Sanford Dominic E, Porembka Matthew R, Panni Roheena Z, Mitchem Jonathan B, Belt Brian A, Plambeck-Suess Stacey M, Lin Goldie, Denardo David G, Fields Ryan C, Hawkins William G, Strasberg Steven M, Lockhart A Craig, Wang-Gillam Andrea, Goedegebuure Simon Peter, Linehan David C
Department of Surgery, Washington University - School of Medicine.
J Cancer Ther. 2013 May;4(3):797-803. doi: 10.4236/jct.2013.43096.
Pancreatic ductal adenocarcinoma (PDAC) is an aggressive malignancy characterized by abundant granulocytic myeloid-derived suppressor cells (G-MDSC = CD45/Lin/CD33/CD11b/CD15), which infiltrate tumors and suppress anti-tumor immunity. We have previously demonstrated in a murine model of PDAC that zoledronic acid (ZA) depletes G-MDSC resulting in decreased tumor growth and improved survival. We report here the results of a phase 1 clinical trial (NCT00892242) using ZA as neo-adjuvant, perioperative therapy in patients with non-metastatic, resectable pancreatic adenocarcinoma.
Eligible PDAC patients received ZA (4mg) IV 2 weeks prior to surgery. Patients then received 2 additional doses of ZA 4 weeks apart. Blood and bone marrow were obtained from patients prior to treatment with ZA and 3 months after surgery for analysis of G-MDSC by flow cytometry.
Twenty-three patients received pre-operative ZA with at least 6 months of follow-up Only 15 PDAC patients had non-metastatic PDAC, which was amenable to resection.
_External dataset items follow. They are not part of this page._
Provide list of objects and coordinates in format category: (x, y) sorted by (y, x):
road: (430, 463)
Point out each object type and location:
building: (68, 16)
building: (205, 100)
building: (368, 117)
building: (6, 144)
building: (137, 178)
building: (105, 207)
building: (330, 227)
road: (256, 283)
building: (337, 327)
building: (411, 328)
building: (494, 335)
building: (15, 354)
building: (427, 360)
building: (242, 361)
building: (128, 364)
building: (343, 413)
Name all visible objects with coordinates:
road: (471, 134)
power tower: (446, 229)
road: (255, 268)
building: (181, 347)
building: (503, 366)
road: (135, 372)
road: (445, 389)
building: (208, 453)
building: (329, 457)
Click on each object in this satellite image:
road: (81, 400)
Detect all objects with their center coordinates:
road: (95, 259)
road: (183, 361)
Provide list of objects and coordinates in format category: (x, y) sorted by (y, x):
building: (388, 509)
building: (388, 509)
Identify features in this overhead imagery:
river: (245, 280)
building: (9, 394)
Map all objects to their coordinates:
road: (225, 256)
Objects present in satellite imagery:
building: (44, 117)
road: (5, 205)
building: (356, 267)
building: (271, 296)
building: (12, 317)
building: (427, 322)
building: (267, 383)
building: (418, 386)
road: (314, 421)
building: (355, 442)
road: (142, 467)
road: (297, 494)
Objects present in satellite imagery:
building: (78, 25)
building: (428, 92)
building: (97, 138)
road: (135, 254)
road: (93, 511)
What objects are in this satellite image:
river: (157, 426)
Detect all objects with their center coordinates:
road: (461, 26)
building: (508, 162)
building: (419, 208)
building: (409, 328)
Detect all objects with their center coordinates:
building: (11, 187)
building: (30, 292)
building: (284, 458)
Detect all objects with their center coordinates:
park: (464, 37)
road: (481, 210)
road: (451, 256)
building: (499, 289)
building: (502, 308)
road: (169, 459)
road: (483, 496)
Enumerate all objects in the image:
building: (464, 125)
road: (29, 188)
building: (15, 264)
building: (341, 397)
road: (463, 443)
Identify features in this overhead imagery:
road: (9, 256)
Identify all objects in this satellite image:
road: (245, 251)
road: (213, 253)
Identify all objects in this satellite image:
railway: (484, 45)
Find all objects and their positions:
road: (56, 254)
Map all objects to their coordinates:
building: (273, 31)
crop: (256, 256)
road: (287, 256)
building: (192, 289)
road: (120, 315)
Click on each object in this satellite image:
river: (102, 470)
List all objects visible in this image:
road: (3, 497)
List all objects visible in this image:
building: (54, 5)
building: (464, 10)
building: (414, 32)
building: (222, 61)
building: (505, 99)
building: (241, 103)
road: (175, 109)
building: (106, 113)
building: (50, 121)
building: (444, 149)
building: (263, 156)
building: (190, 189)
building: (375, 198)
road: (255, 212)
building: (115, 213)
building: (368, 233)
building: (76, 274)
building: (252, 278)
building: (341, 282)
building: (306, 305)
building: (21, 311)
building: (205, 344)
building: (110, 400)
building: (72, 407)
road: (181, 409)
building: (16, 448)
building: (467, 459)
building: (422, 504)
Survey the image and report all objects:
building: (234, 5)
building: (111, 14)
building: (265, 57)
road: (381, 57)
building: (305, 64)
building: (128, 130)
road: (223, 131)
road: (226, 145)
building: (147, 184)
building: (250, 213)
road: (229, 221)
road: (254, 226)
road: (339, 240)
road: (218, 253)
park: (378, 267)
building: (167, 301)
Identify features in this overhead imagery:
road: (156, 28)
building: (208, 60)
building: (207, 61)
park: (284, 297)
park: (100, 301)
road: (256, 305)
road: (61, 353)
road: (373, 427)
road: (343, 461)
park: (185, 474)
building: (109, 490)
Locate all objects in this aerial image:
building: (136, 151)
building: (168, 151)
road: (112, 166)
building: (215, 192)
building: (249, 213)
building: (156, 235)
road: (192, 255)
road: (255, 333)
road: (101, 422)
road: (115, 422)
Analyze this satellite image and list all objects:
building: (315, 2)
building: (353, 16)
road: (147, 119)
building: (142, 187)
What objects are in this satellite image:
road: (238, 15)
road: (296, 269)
ZA was well tolerated, and all adverse events were grade 1 or 2. The most common adverse events were fatigue, abdominal pain/discomfort, anorexia, and arthralgia. Of resected PDAC patients treated with ZA, 1- and 2-year overall survival (OS) was 85.7% and 33.3%, respectively, with a median OS of 18 months. This group had a 1- and 2-year progression-free survival (PFS) of 26.9% and 8.9%, respectively, with a median PFS of 12 months. The prevalence of G-MDSC was unchanged in the blood and bone marrow of PDAC patients pre- and post-treatment with ZA.
ZA is safe and well tolerated as neo-adjuvant, peri-operative therapy in PDAC patients. In this small study, we did not observe a difference in OS or PFS compared to historical controls. Also, there was no difference in the prevalence of G-MDSC in the blood and bone marrow of PDAC patients pre- and post-treatment with ZA.
胰腺导管腺癌(PDAC)是一种侵袭性恶性肿瘤,其特征是有大量粒细胞性髓源性抑制细胞(G-MDSC = CD45/Lin/CD33/CD11b/CD15)浸润肿瘤并抑制抗肿瘤免疫。我们之前在PDAC小鼠模型中证明,唑来膦酸(ZA)可减少G-MDSC,从而导致肿瘤生长减缓并提高生存率。我们在此报告一项1期临床试验(NCT00892242)的结果,该试验使用ZA作为非转移性、可切除胰腺腺癌患者的新辅助围手术期治疗。
符合条件的PDAC患者在手术前2周静脉注射ZA(4mg)。然后患者每隔4周再接受2剂ZA。在患者接受ZA治疗前及术后3个月采集血液和骨髓,通过流式细胞术分析G-MDSC。
23例患者接受了术前ZA治疗,随访至少6个月。只有15例PDAC患者为非转移性PDAC,适合进行切除。ZA耐受性良好,所有不良事件均为1级或2级。最常见的不良事件是疲劳﹑腹痛/不适﹑厌食和关节痛。接受ZA治疗的切除PDAC患者中,1年和2年总生存率(OS)分别为85.7%和33.3%,中位OS为18个月。该组1年和2年无进展生存率(PFS)分别为26.9%和8.9%,中位PFS为12个月。PDAC患者在接受ZA治疗前后,血液和骨髓中G-MDSC的患病率没有变化。
ZA作为PDAC患者的新辅助围手术期治疗是安全且耐受性良好的。在这项小型研究中,与历史对照相比,我们未观察到OS或PFS有差异。此外,PDAC患者在接受ZA治疗前后,血液和骨髓中G-MDSC的患病率也没有差异。